In terms of overall trends across the TABS membership, the April 2021 survey finds that international applications for 2021/22 were down -9% year-over-year. Offers of admission to international applicants declined as well (-5%). However, based on enrolment commitments for September 2021, TABS is projected only a -3% decline in foreign student numbers compared to 2020. More broadly, the association expected total enrolment in member schools to be up 4% this year on the strength of increased demand from domestic students.
Mr Shaver attributes the positive enrolment forecast for this year to the distinct environment offered by boarding schools. “Our schools can actually create kind of a bubble around their students,” he explains. “The students all arrive on campus together, they quarantine in their dormitories for two weeks, everybody is tested, and then there is basically a bubble around campus with very little movement in and out. This creates a great safety net for our students and our schools. We have very few schools who have had [positive COVID cases during the pandemic].”

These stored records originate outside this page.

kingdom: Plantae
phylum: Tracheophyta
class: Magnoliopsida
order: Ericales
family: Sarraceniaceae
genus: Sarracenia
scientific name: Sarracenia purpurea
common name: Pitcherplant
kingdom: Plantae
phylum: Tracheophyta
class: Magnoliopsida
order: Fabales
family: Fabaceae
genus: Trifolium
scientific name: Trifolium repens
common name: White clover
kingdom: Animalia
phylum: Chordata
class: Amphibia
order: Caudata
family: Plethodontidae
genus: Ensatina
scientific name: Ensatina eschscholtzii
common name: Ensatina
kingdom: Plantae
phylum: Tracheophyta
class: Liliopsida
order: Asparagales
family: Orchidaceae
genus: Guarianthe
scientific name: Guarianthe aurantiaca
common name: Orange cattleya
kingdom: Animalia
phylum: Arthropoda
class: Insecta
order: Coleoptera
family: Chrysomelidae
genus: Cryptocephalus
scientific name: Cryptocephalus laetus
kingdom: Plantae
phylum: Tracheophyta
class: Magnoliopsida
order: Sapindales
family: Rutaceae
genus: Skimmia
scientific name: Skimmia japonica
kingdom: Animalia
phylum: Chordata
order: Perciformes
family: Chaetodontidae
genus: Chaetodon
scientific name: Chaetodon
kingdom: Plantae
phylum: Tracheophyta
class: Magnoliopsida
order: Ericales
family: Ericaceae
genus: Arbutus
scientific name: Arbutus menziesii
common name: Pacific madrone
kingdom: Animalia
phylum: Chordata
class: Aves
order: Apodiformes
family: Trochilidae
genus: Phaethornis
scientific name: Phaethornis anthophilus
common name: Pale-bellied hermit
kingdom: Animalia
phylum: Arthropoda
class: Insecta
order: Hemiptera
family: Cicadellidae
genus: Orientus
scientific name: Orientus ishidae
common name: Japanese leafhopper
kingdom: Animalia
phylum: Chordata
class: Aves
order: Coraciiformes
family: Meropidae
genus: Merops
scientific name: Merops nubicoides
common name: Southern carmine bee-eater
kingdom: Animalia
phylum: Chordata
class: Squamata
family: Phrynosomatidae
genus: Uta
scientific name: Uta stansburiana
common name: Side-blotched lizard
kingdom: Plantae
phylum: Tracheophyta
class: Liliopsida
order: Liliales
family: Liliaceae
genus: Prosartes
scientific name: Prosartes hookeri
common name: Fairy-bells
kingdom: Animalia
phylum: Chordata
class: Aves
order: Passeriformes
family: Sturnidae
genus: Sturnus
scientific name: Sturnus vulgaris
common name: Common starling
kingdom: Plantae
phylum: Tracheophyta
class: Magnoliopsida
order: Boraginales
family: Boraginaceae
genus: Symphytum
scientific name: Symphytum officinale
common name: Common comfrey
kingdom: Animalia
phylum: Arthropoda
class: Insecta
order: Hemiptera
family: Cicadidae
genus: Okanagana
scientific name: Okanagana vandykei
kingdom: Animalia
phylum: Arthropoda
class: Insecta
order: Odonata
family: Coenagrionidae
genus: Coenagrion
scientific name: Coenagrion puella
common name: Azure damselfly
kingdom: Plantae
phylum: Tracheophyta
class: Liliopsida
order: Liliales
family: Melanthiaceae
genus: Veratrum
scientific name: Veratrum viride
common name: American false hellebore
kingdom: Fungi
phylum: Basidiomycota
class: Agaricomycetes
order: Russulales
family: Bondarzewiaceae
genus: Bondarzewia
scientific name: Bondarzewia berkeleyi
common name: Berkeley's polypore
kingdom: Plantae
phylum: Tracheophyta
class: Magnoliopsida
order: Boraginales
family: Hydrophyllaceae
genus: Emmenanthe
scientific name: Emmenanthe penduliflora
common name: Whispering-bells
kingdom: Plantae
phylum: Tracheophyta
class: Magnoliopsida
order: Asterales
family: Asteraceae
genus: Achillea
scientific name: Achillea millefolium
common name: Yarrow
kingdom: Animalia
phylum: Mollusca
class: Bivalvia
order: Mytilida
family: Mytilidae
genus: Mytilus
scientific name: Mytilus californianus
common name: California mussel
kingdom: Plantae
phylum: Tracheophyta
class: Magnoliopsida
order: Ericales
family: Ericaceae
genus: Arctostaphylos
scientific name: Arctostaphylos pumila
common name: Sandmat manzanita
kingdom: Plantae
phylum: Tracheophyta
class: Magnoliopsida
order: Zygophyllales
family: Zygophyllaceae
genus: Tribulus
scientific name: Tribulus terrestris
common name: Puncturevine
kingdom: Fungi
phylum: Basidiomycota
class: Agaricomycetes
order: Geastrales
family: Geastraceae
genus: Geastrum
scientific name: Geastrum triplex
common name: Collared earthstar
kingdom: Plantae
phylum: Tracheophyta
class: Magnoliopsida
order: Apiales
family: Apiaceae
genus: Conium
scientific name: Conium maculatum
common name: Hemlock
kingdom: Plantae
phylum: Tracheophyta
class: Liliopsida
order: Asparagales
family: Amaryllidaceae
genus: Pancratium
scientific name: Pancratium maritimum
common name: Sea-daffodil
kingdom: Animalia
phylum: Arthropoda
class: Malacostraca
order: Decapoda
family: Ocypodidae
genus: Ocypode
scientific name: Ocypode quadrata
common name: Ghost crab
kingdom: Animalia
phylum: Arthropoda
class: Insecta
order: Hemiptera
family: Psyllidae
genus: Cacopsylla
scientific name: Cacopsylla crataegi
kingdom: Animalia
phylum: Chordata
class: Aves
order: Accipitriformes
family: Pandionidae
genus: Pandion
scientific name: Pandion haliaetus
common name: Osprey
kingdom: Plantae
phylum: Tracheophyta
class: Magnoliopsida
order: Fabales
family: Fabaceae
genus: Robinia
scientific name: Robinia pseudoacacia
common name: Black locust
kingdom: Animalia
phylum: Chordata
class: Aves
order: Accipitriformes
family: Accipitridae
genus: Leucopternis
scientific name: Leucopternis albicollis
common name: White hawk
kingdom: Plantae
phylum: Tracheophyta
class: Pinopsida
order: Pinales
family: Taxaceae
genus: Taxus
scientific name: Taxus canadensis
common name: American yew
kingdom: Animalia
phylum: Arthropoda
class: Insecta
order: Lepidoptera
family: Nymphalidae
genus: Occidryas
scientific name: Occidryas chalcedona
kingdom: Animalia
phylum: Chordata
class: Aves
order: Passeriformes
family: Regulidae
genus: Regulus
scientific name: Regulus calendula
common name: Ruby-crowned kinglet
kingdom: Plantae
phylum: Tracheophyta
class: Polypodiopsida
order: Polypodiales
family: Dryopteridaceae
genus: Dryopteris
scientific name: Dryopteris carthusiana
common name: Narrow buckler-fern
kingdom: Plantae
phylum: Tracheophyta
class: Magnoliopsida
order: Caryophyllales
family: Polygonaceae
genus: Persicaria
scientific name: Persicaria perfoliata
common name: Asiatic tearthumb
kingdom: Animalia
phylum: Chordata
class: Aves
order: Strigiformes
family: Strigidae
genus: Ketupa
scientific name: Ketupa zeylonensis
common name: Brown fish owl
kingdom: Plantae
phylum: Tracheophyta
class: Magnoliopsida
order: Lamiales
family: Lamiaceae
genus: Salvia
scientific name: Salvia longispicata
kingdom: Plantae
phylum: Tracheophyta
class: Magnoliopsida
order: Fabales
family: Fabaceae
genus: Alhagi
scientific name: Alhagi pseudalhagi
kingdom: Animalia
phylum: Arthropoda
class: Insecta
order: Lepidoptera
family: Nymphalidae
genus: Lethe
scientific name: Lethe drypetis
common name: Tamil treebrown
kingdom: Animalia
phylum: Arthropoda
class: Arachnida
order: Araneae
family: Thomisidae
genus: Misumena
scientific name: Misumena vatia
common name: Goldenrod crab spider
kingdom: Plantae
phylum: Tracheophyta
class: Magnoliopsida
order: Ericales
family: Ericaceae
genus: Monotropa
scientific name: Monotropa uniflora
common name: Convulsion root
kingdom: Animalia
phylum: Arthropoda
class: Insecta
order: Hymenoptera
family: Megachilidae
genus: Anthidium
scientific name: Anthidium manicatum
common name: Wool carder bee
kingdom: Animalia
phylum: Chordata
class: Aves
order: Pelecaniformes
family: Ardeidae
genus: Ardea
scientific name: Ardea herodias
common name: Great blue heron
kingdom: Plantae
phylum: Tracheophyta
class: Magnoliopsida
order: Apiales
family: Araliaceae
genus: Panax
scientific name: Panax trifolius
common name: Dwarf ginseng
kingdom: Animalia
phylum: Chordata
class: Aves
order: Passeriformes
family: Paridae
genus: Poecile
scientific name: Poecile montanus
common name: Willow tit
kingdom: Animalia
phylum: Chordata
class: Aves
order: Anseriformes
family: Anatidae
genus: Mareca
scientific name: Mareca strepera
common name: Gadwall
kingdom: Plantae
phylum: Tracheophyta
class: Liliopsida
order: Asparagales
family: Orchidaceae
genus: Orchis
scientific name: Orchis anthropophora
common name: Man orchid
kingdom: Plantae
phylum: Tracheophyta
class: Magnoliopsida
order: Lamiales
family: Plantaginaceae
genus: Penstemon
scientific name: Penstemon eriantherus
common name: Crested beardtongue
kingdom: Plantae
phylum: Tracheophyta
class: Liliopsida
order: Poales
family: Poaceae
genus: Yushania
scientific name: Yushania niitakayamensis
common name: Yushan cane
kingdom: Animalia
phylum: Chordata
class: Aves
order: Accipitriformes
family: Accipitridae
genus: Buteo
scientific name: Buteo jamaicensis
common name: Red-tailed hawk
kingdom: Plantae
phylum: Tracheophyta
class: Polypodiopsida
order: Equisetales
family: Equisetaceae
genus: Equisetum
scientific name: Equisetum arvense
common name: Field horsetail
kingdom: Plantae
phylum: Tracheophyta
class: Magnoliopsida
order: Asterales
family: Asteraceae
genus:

Looking ahead to the post-COVID marketplace for K-12, Mr Shaver says that much of the recruitment outlook for TABS schools will depend on Chinese students. “Right now, China is the number one [sending market for boarding schools] by far. If we start to see a softening in those numbers, which we have even before COVID, I believe we are going to start to see boarding schools really diversifying their recruitment.”
“It’s no longer going to be getting 20 students from China,” he continues. “It’s going to be one student from France, one student from Albania, one student from Ghana. And that creates a great opportunity for schools to engage with educational agencies. Our schools are not going to have the additional budget or resources to be able to do outreach and travel to all of these countries.”
Mr Shaver notes as well that TABS has recently partnered with the American International Recruitment Council (AIRC) in order to “help bring more of the K-12 perspective into working with international agencies and agents, and to also help our schools better understand best practices for working with agents.”